# EXERCISE BRIEF:
Copy out each line of the material in which the word "mudou" appears.

# DATA PROVIDED:
◆ ◆ ◆ ◆ ◆ ◆ ◆

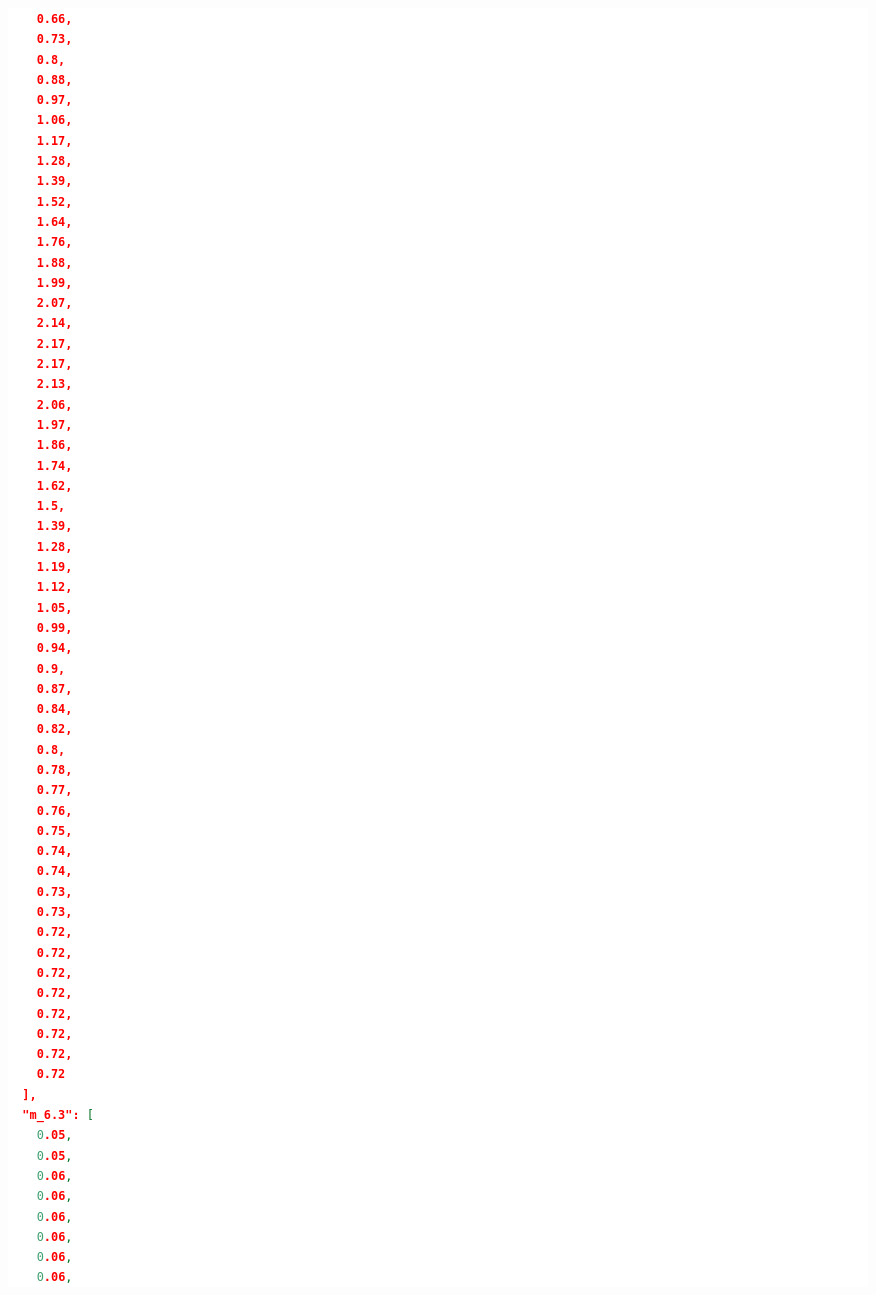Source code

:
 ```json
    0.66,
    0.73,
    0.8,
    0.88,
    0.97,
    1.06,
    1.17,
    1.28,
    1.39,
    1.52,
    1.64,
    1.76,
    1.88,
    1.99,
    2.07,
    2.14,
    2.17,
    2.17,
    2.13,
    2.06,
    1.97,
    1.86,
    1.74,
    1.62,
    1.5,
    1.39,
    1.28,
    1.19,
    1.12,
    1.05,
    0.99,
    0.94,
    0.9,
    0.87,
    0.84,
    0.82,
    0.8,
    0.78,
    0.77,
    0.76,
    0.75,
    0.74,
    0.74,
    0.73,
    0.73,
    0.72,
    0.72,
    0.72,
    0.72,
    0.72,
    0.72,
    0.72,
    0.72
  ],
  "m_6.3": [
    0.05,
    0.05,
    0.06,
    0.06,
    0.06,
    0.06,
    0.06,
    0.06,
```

◆ ◆ ◆ ◆ ◆ ◆ ◆

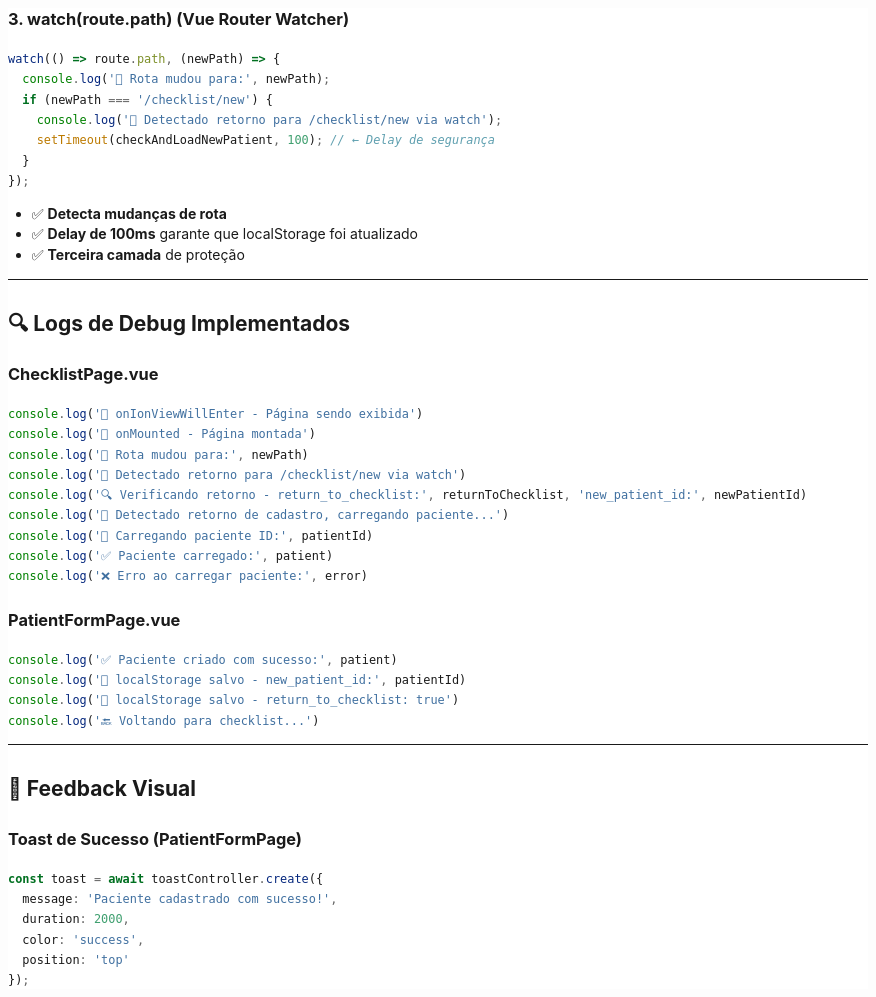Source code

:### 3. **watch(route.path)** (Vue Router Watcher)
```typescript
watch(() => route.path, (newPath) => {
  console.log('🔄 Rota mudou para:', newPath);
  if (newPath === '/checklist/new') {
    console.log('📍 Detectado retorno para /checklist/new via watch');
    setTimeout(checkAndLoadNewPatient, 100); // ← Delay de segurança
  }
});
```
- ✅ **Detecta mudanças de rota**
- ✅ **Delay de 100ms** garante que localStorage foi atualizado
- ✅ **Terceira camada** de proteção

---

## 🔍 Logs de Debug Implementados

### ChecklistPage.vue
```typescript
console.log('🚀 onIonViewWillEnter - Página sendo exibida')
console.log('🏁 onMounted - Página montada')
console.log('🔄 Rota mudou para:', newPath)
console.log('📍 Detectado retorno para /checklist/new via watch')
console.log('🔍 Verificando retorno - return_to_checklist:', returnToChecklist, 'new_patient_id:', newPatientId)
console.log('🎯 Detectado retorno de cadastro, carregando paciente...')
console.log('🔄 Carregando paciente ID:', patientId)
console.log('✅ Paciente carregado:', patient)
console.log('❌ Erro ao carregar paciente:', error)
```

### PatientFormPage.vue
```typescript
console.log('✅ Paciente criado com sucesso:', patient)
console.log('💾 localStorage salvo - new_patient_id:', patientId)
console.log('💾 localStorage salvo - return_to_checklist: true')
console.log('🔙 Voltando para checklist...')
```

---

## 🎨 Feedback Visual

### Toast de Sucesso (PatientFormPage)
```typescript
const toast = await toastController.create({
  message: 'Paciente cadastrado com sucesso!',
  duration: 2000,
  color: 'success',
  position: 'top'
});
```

◆ ◆ ◆ ◆ ◆ ◆ ◆

# RESPONSE BELOW:
  console.log('🔄 Rota mudou para:', newPath);
console.log('🔄 Rota mudou para:', newPath)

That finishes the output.